Black Friday sales used to require standing in line and battling crowds. This year, there were $7.4 billion in online sales on Black Friday. Now that your employees are back at work, they are likely to continue shopping online. Last year's Cyber Monday brought $7.9 billion in sales, and that doesn't happen without people buying during the workday. It may drive you nuts, but here's a word of advice:
Yes, it may be frustrating that you spot a website open on someone's computer or that everyone's talking about the best deals on the season's hottest toys. Forbes even recommends that you do your travel planning today for super deals. But, shopping on one day out of the year does not make a person a bad employee. Not shopping on Cyber Monday does not make someone a good employee.
Yes, if a customer is placed on hold while Jill compares Caribbean cruises, that's a bad thing. But, frankly, most of your customers are busy doing their own Cyber Monday shopping.
An employee shows her worth throughout the entire year. Someone who was a good employee for the past 11 months doesn't become a bad one today for snagging bargains of Amazon.
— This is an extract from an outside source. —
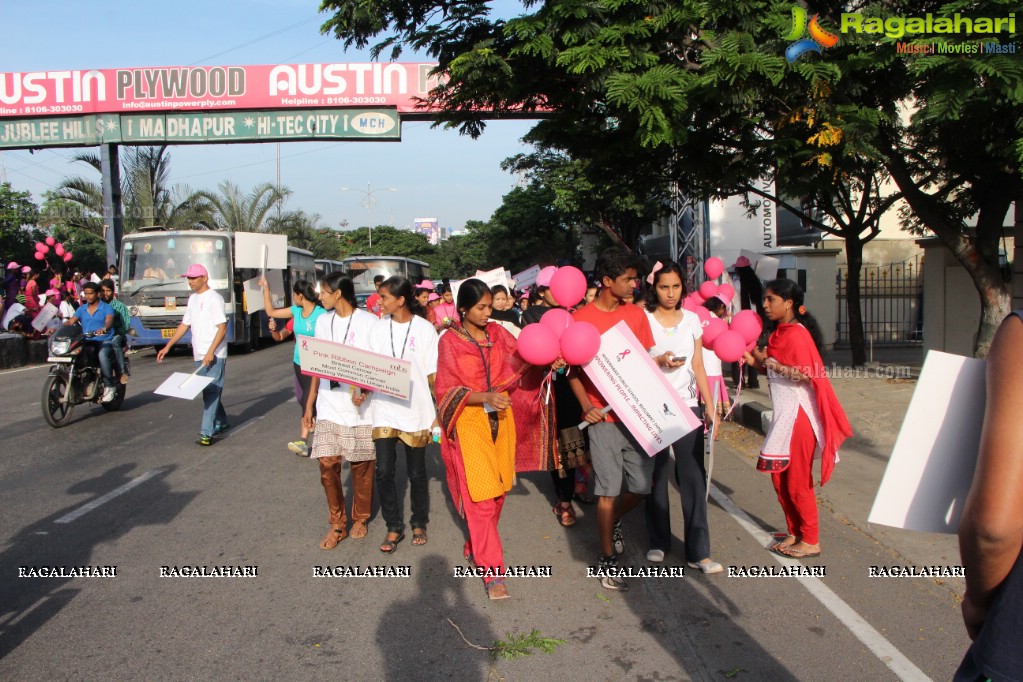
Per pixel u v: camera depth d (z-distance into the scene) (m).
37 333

We talk a lot about employee engagement and the employee experience and sometimes get focused on the insignificant (snacks in the break room). But the trivial things become very significant if you start micro-managing them.
If you start hovering over your employees today, saying, "get back to work!" you'll create hard feelings over one day of shopping. If instead, you join in and then get yourself back to work, you set an example of how to behave--take a bit of time to do your own thing but get back to work. That's how leadership can look on Cyber Monday.
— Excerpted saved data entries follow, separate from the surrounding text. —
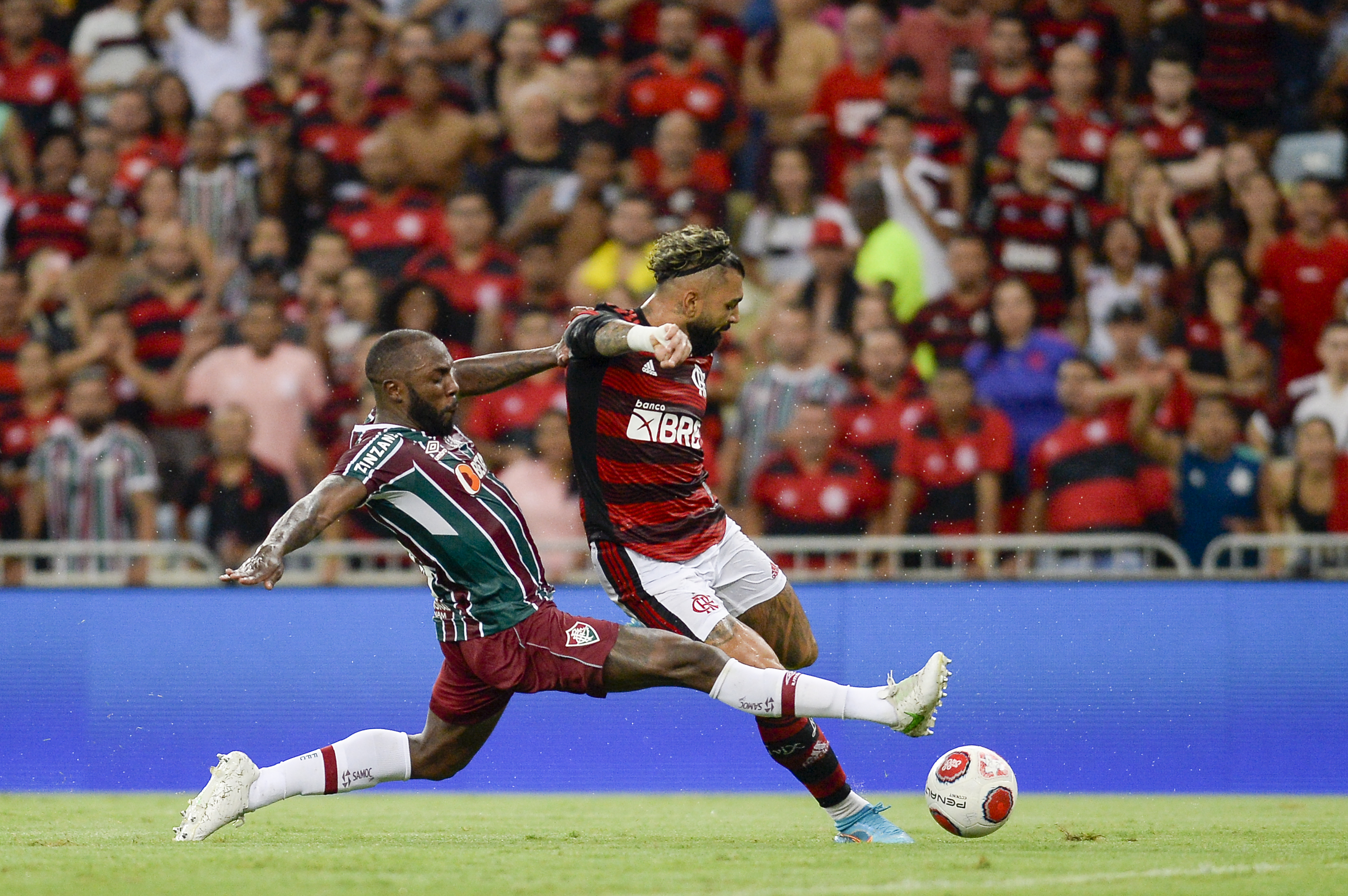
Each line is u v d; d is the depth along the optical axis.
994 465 33.16
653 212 37.75
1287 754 28.69
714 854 15.97
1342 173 40.28
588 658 15.29
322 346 36.38
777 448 33.16
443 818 22.48
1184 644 29.06
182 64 43.00
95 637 30.20
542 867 14.45
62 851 15.98
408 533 15.37
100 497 34.03
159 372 36.53
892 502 32.94
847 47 39.56
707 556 16.50
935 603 29.52
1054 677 29.19
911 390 33.62
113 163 40.19
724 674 15.09
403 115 39.75
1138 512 33.16
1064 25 40.12
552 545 31.61
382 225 38.44
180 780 29.88
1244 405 35.38
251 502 33.84
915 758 29.19
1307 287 36.78
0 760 29.77
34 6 42.56
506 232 38.56
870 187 37.12
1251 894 12.45
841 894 12.23
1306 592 28.95
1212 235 37.38
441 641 15.91
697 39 40.91
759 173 40.66
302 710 29.95
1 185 41.34
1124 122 39.69
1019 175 37.66
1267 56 41.50
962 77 39.78
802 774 16.91
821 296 35.62
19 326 37.56
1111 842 17.66
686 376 16.34
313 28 42.16
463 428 34.00
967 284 36.00
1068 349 34.53
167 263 37.38
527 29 40.72
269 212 39.38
And if you haven't finished your gift shopping for your direct reports (not required, but a nice gesture), then now is as good as a time of any to get shopping. Or perhaps get started on that holiday party planning.
It should always be okay to slack off from time to time as long as it's not a daily problem. Your good employees are still good employees, but those deals out there need to be snatched before it's too late. If you'll excuse me, I'm going to plan my next vacation.